Weite und Unendlichkeit

Wegberg (an-o) - Bis Anfang November sind in der Galerie Passepartout Radierungen und Ölgemälde des belgischen Künstlers Francis Méan ausgestellt. Zur Vernissage konnte Bürgermeisterin Hedwig Klein den international anerkannten Maler und seine Ehefrau begrüßen.

Vor einem interessiertem Publikum bedankte sich die Bürgermeisterin bei Johannes Donner, dem Inhaber der Galerie, zunächst dafür, dass er einen so rennomierten Künstler wie Francis Mean nach Wegberg geholt habe. Gut vorbereitet und mit hoher Sachkenntnis führte sie dann ein in die Vita des Künstlers und in sein Werk.

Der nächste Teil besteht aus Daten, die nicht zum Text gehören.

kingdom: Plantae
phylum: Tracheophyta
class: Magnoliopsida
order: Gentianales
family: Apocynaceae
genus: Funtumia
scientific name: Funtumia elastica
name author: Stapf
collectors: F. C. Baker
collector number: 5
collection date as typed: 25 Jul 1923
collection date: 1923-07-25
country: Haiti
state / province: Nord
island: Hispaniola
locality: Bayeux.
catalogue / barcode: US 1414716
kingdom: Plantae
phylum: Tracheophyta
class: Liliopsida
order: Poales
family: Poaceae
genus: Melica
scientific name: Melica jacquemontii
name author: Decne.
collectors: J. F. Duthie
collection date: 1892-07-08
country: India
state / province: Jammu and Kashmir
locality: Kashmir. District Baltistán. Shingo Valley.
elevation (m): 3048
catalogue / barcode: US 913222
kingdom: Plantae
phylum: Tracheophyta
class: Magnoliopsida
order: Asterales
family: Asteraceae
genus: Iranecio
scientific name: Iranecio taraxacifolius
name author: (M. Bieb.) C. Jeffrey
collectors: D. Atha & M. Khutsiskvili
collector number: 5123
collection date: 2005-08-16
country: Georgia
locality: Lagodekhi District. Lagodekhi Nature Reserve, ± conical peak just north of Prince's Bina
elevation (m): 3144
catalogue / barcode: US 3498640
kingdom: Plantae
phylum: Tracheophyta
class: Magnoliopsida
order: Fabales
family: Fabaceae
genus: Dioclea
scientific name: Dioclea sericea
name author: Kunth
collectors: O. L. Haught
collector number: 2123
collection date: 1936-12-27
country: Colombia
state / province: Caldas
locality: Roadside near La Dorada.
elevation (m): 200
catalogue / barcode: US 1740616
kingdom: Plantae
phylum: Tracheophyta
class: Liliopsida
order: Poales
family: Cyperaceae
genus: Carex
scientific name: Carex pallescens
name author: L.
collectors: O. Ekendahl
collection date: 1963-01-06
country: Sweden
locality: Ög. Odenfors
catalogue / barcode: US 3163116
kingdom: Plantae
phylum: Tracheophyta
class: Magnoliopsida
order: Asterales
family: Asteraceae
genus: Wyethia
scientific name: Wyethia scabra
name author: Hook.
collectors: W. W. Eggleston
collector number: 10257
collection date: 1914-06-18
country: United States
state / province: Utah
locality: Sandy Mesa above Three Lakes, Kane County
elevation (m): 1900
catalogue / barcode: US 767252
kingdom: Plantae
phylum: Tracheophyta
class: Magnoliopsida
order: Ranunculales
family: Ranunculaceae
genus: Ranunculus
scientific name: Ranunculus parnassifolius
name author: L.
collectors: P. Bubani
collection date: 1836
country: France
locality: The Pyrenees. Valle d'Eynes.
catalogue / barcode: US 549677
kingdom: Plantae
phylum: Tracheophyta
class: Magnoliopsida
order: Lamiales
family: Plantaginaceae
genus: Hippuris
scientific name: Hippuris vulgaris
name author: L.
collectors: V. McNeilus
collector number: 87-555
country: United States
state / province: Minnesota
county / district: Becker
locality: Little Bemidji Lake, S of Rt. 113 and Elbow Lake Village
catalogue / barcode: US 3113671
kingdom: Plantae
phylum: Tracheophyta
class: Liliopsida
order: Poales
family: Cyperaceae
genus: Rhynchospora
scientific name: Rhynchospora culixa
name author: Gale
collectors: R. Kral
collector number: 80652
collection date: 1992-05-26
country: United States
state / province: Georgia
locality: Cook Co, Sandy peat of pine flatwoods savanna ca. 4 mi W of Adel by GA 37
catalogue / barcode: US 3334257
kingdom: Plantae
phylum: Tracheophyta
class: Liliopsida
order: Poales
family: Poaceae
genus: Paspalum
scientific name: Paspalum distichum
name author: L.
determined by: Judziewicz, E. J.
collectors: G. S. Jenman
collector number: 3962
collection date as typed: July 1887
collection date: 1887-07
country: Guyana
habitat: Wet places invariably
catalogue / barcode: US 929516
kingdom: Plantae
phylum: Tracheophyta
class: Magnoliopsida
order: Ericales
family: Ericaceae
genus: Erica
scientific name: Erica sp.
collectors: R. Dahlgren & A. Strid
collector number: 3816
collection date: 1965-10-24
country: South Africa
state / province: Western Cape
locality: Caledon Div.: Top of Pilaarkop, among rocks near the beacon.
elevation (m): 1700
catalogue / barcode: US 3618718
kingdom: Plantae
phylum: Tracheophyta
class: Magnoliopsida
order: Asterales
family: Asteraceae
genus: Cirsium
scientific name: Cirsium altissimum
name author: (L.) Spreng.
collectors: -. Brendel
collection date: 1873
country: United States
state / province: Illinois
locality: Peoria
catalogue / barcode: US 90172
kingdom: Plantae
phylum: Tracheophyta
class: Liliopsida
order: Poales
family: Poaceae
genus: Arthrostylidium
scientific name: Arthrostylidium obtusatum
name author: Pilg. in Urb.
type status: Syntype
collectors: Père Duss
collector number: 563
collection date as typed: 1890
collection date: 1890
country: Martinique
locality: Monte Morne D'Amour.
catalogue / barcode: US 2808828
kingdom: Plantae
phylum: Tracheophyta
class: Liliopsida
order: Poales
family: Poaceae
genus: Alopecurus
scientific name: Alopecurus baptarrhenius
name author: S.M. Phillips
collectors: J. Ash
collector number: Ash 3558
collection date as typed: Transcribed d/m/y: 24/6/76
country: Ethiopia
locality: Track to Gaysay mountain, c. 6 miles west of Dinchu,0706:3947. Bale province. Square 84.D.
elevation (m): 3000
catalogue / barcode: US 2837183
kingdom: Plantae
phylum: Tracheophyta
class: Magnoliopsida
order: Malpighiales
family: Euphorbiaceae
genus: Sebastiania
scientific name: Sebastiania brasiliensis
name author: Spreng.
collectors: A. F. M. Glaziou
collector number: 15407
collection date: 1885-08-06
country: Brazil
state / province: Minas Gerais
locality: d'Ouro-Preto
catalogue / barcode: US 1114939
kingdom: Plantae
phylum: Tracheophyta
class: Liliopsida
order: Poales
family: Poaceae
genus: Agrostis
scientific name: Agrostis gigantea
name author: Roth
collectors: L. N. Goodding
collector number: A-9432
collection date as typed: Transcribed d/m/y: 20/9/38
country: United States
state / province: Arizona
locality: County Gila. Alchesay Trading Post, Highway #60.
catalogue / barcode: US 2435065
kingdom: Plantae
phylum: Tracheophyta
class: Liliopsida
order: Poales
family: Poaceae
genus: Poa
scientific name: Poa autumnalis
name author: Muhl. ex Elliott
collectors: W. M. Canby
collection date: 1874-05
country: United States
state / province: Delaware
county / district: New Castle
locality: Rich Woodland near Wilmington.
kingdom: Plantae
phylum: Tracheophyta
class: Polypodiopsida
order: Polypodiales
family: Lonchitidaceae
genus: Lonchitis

Francis Méan ist 1952 in Liége geboren und studierte dort an der Ecole Supérieure des Beaux Arts St. Luc. Seit 1977 machte er sich durch viele Ausstellungen außerhalb seines Heimatlandes einen Namen und wurde vor allem durch seine Zyklen "Genesis", "Hiob" und "Eden" weit über Belgien hinaus bekannt.

Genaues Hinsehen wichtig

Bei vielen seiner Bilder, die schwerpunktmäßig von der Kultur der Ägypter und Babylonier beeinflusst seien, falle auf, dass sie einer Dreiteilung folgen, so Hedwig Klein. Stets werde Landschaft interpretiert - oft in gigantischen Bereichen - , gleichzeitig Kultur und Zivilisation und immer auch der Mensch im Verhältnis dazu.

Hier allerdings sei genaues Hinsehen wichtig, um den Menschen in den von Méan dargestellten Dimensionen des Weltalls überhaupt zu entdecken und dann zu erkennen, wie klein und unbedeutend innerhalb der Gesamtschöpfung der Mensch sei.

Weite und Unendlichkeit

In seinen Bildern will der Künstler Weite und Unendlichkeit darstellen und den Betrachter miterleben lassen, wie aus dem anfänglichen Nichts die gesamte Schöpfung entstanden ist, die des Menschen eigentlich überhaupt nicht bedarf. Technik und Farben sind dabei für ihn nur Mittel zum Zweck, um Gigantisches zu zeigen.

Mit seinen eindrucksvollen Metaphern und seiner Sprachgewalt ist das Alte Testament für ihn eine dauernde Quelle der Herausforderung, in seinen Bildern eine Ahnung zu vermitteln von den Dimensionen der ewigen Schöpfung und der bedeutungslosen Größe des Menschen, der verloren wäre, wenn er nicht den Glauben als Richtschnur und Anker hätte. "Die gewaltige Gesamtheit der Schöpfung, die sowohl das Gute wie das Böse enthält, übersteigt das Fassungsvermögen der menschlichen Vorstellungskraft", so Francis Méan.